Basics of radiative transfer simulation framework. Following previous module, this module
will introduce the fundamental physical principles that control the transport of radiation
(i.e., visible and infrared light) in our atmosphere. The module will also include the
introduction of Monte-Carlo method and it application to radiative transfer.
GCM simulation and satellite observations. This module will start with an introduction to
the basic concepts and principles of numerical climate simulations, followed by explaining
the importance of evaluating climate simulations and why satellite remote sensing products
are invaluable for climate model evaluation. Basic concepts and principle underlying
satellite remote sensing will also be introduced this module.
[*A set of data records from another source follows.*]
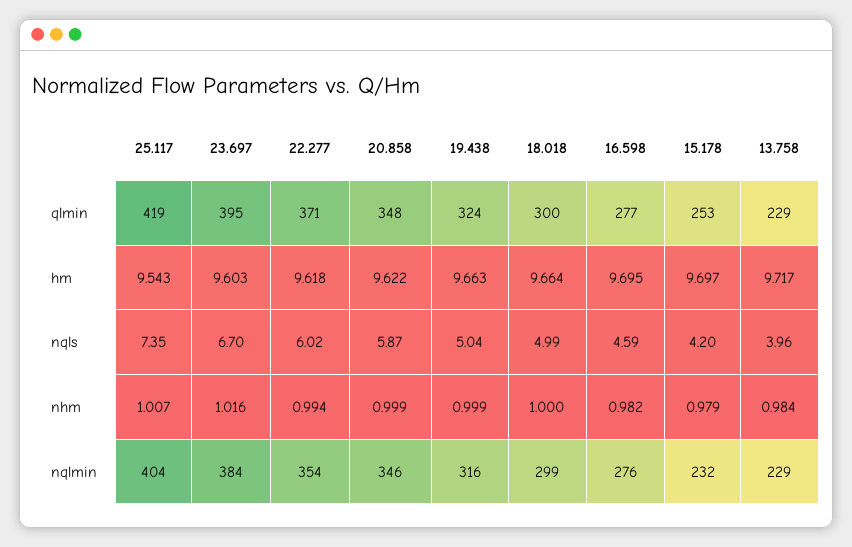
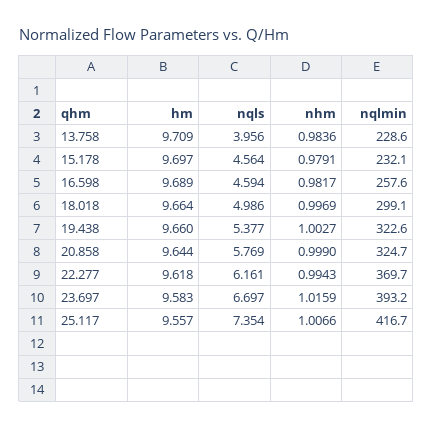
25.117, qlmin: 419 -> none
23.697, qlmin: 395 -> none
22.277, qlmin: 371 -> none
20.858, qlmin: 348 -> none
19.438, qlmin: 324 -> none
18.018, qlmin: 300 -> none
16.598, qlmin: 277 -> none
15.178, qlmin: 253 -> none
13.758, qlmin: 229 -> none
25.117, hm: 9.543 -> 9.557
23.697, hm: 9.603 -> 9.583
20.858, hm: 9.622 -> 9.644
19.438, hm: 9.663 -> 9.66
16.598, hm: 9.695 -> 9.689
13.758, hm: 9.717 -> 9.709
22.277, nqls: 6.02 -> 6.161
20.858, nqls: 5.87 -> 5.769
19.438, nqls: 5.04 -> 5.377
15.178, nqls: 4.2 -> 4.564
19.438, nhm: 0.999 -> 1.0027
18.018, nhm: 1 -> 0.9969
25.117, nqlmin: 404 -> 416.7
23.697, nqlmin: 384 -> 393.2
22.277, nqlmin: 354 -> 369.7
20.858, nqlmin: 346 -> 324.7
19.438, nqlmin: 316 -> 322.6
16.598, nqlmin: 276 -> 257.6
Project introduction and assignment. This module will explain available research projects to
be conducted in the following five weeks (see below for possible projects). For each
project, it will cover the required techniques, suggested phases and major tasks, expected
outputs, output evaluation metrics and challenges to each discipline. Each team will be
assigned one project to work on.
Project progress report from each team and feedback from instructors as well. These three
modules will be weekly project progress updates and discussions. Since each team has three
members, every member will be a presenter for the reports. All instructors and other teams
will discuss the progress, perform peer review, provide feedback and give ratings.
Final project presentation. The final module will be the final project presentation and
final CI software program and technical report delivery. Each team will give a talk on the
problems to be solved, the approaches taken, demonstration of developed software program,
the experiments and results, and contributions of each member. All instructors and other
teams will provide feedback and give ratings and suggestions for future work.